I’m thinking about it all year. I look at the charts every week and I analyze stuff and I listen to whatever is new and make sure I am up to date on what’s happening. Starting in September, I start crunching the numbers and thinking about it, maybe throwing some sketches together in September/October. Once November happens, then it’s like “OK, this is serious.”
For your technical rig, what are your platforms and software of choice? Are you editing the video yourself?
This year I did have some help (on the video edit) just to take some of the burden off. I use Final Cut Pro X, which I know isn’t the most pro thing, but I like that it can handle all the formats that I throw at it. It can make things happen very quickly.
For a majority of the audience, they see you as this comet that shows up once a year in December delivering this great work, but I saw you producing opens and performing at the Critics Choice Television Awards and DJ’ing Major League Baseball’s “Home Run Derby.” What’s the rest of the year like?
I’m still around the other 11 months. (Laughing heartily). I do college shows … I do shows everywhere. I get a lot of custom production and a lot of work for different musical artists, big corporate gatherings.
I’ve done the opening for the red carpet for E! for the Grammys, but I’ve never gotten in to the actual event. I would love to. About 10 years ago, the awards shows started doing their mashups as a fixture, I’m still waiting by the phone
In terms of rights and strikes, does YouTube leave you alone?
YouTube has deals with all the labels so that they are able to monetize it. SoundCloud did not work their deal out with Sony, so they came after them really hard and anything that was Sony or contained their [music] got taken down.

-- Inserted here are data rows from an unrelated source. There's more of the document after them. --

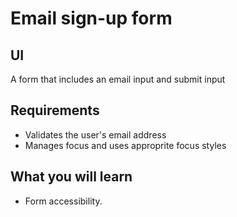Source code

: # Email sign-up form

## UI

A form that includes an email input and submit input

## Requirements

- Validates the user's email address
- Manages focus and uses approprite focus styles

## What you will learn

- Form accessibility.
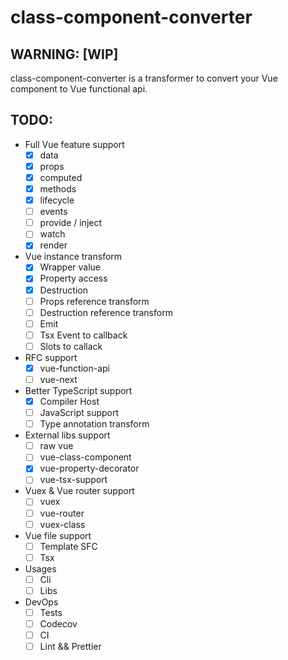 # class-component-converter

## WARNING: [WIP]

class-component-converter is a transformer to convert your Vue component to Vue functional api.

## TODO:

- Full Vue feature support
    - [x] data
    - [x] props
    - [x] computed
    - [x] methods
    - [x] lifecycle
    - [ ] events
    - [ ] provide / inject
    - [ ] watch
    - [x] render

- Vue instance transform
    - [x] Wrapper value
    - [x] Property access
    - [x] Destruction
    - [ ] Props reference transform
    - [ ] Destruction reference transform
    - [ ] Emit
    - [ ] Tsx Event to callback
    - [ ] Slots to callack

- RFC support
    - [x] vue-function-api
    - [ ] vue-next

- Better TypeScript support
    - [x] Compiler Host
    - [ ] JavaScript support
    - [ ] Type annotation transform

- External libs support
    - [ ] raw vue
    - [ ] vue-class-component
    - [x] vue-property-decorator
    - [ ] vue-tsx-support

- Vuex & Vue router support
    - [ ] vuex
    - [ ] vue-router
    - [ ] vuex-class

- Vue file support
    - [ ] Template SFC
    - [ ] Tsx

- Usages
    - [ ] Cli
    - [ ] Libs

- DevOps
    - [ ] Tests
    - [ ] Codecov
    - [ ] CI
    - [ ] Lint && Prettier
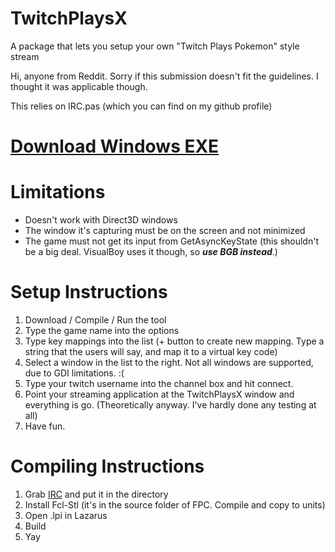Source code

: TwitchPlaysX
============

A package that lets you setup your own "Twitch Plays Pokemon" style stream

Hi, anyone from Reddit. Sorry if this submission doesn't fit the guidelines. I thought it was applicable though.

This relies on IRC.pas (which you can find on my github profile)

[Download Windows EXE](https://dl.dropboxusercontent.com/u/33727415/TPX.exe)
====================

Limitations
===========
* Doesn't work with Direct3D windows
* The window it's capturing must be on the screen and not minimized
* The game must not get its input from GetAsyncKeyState (this shouldn't be a big deal. VisualBoy uses it though, so ***use BGB instead***.)

Setup Instructions
==================
1. Download / Compile / Run the tool
2. Type the game name into the options
3. Type key mappings into the list (+ button to create new mapping. Type a string that the users will say, and map it to a virtual key code)
4. Select a window in the list to the right. Not all windows are supported, due to GDI limitations. :(
5. Type your twitch username into the channel box and hit connect.
6. Point your streaming application at the TwitchPlaysX window and everything is go. (Theoretically anyway. I've hardly done any testing at all)
7. Have fun.

Compiling Instructions
======================
1. Grab [IRC](https://github.com/SuperDisk/IRC) and put it in the directory
2. Install Fcl-Stl (it's in the source folder of FPC. Compile and copy to units)
3. Open .lpi in Lazarus
4. Build
5. Yay
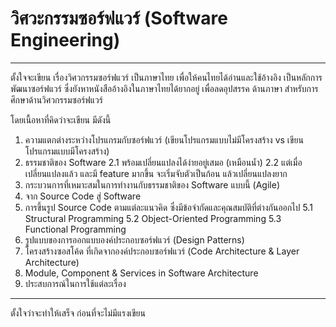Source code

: # วิศวะกรรมซอร์ฟแวร์ (Software Engineering)
---

ตั้งใจจะเขียน เรื่องวิศวกรรมซอร์ฟแวร์ เป็นภาษาไทย
เพื่อให้คนไทยได้อ่านและใช้อ้างอิง เป็นหลักการพัฒนาซอร์ฟแวร์
ซึ่งยังหาหนังสืออ้างอิงในภาษาไทยได้ยากอยู่ เพื่อลดอุปสรรค
ด้านภาษา สำหรับการศึกษาด้านวิศวกรรมซอร์ฟแวร์

โดยเนื้อหาที่คิดว่าจะเขียน มีดังนี้
1. ความแตกต่างระหว่างโปรแกรมกับซอร์ฟแวร์
(เขียนโปรแกรมแบบไม่มีโครงสร้าง vs เขียนโปรแกรมแบบมีโครงสร้าง)
2. ธรรมชาติของ Software
2.1 พร้อมเปลี่ยนแปลงได้ง่ายอยู่เสมอ (เหมือนน้ำ)
2.2 แต่เมื่อเปลี่ยนแปลงแล้ว และมี feature มากขึ้น จะเริ่มจับตัวเป็นก้อน แล้วเปลี่ยนแปลงยาก
3. กระบวนการที่เหมาะสมในการทำงานกับธรรมชาติของ Software แบบนี้ (Agile)
4. จาก Source Code สู่ Software
5. การขึ้นรูป Source Code ตามแต่ละแนวคิด ซึ่งมีข้อจำกัดและคุณสมบัติที่ต่างกันออกไป
5.1 Structural Programming
5.2 Object-Oriented Programming
5.3 Functional Programming
6. รูปแบบของการออกแบบองค์ประกอบซอร์ฟแวร์ (Design Patterns)
7. โครงสร้างซอสโค้ด ที่เกิดจากองค์ประกอบซอร์ฟแวร์ (Code Architecture & Layer Architecture)
8. Module, Component & Services in Software Architecture
9. ประสบการณ์ในการใช้แต่ละเรื่อง

---
ตั้งใจว่าจะทำให้เสร็จ ก่อนที่จะไม่มีแรงเขียน
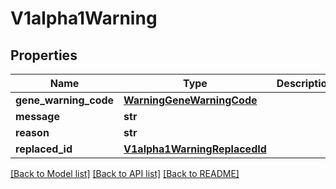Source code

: # V1alpha1Warning

## Properties
Name | Type | Description | Notes
------------ | ------------- | ------------- | -------------
**gene_warning_code** | [**WarningGeneWarningCode**](WarningGeneWarningCode.md) |  | [optional] 
**message** | **str** |  | [optional] 
**reason** | **str** |  | [optional] 
**replaced_id** | [**V1alpha1WarningReplacedId**](V1alpha1WarningReplacedId.md) |  | [optional] 

[[Back to Model list]](../README.md#documentation-for-models) [[Back to API list]](../README.md#documentation-for-api-endpoints) [[Back to README]](../README.md)


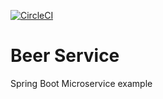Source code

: [![CircleCI](https://circleci.com/gh/hnibir/beer-service.svg?style=shield)](https://circleci.com/gh/hnibir/beer-service)

# Beer Service

Spring Boot Microservice example
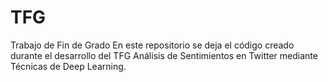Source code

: # TFG
Trabajo de Fin de Grado
En este repositorio se deja el código creado durante el desarrollo del TFG Análisis de Sentimientos en Twitter mediante Técnicas de Deep Learning.
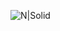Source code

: ![N|Solid](https://socialify.git.ci/manavg005/Flask-Market/image?descriptionEditable=&font=Bitter&language=1&owner=1&pattern=Charlie%20Brown&stargazers=1&theme=Dark)
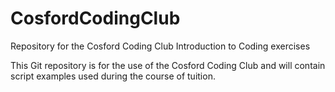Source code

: # CosfordCodingClub
Repository for the Cosford Coding Club Introduction to Coding exercises

This Git repository is for the use of the Cosford Coding Club and will contain script examples used during the course of tuition.

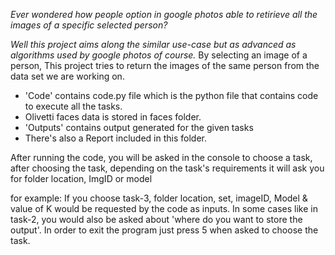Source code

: _Ever wondered how people option in google photos able to retirieve all the images of a specific selected person?_

_Well this project aims along the similar use-case but as advanced as algorithms used by google photos of course._
 By selecting an image of a person, This project tries to return the images of the same person from the data set we are working on. 


- 'Code' contains code.py file which is the python file that contains code to execute all the tasks.
- Olivetti faces data is stored in faces folder.
- 'Outputs' contains output generated for the given tasks 
- There's also a Report included in this folder.

After running the code, you will be asked in the console to choose a task,
after choosing the task, depending on the task's requirements it will ask you for folder location, ImgID or model

for example: If you choose task-3, folder location, set, imageID, Model & value of K would be requested by the code as inputs.
In some cases like in task-2, you would also be asked about 'where do you want to store the output'.
In order to exit the program just press 5 when asked to choose the task.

And you get to monetize these videos?
I do not. That’s why I’m still in the modest [West Hollywood] apartment.
People seem to love 2009’s “Blame it on the Pop.” Do you have one that you personally like better or you find yourself going back to more?
I can’t say that I go back and listen to them. I hear them enough. When I DJ, I’ll break them up. I don’t listen to them on my spare time.
I do love 2009, not just from the reaction it gets from people but also what it represented in terms of my discovery process. When I got there I feel like I discovered this new cut mech[anism], that was like “Oh, this is what it is supposed to be. This is what it could be.” It took my career from 0 to 100. It was great.
I’ve seen pictures of you in the studio with Will.I.Am. Has anyone you’ve featured reached out to you?
The very first “United States of Pop” in ’07, I got contacted by Maroon 5 and their management. I ended up doing some mashups for them and a few remixes. That was really cool.
Let’s talk about your new original single “Drone.” Who is the female vocalist?
She is quite talented and she is anonymous. She is … (pausing) she’s great, she’s beautiful. She’s got some songs of her own. She’s appeared on some other people’s stuff, but she wants to stay unknown.
The whistle on there is so catchy. It reminds of the Max Martin production for Adam Lambert’s “My Heart is a Ghost Town.”
Having that extra reverb took it to the old West. It brought up this “gun duel” subtext of the whole thing. I never wanted to treat the drone as a weapon, but having that vibe it kind of brings about subconsciously.
With how much drones are in the news, I would not be surprised to see this synced in a lot of licensing plays.
I hope so. I’m waiting … I’m waiting.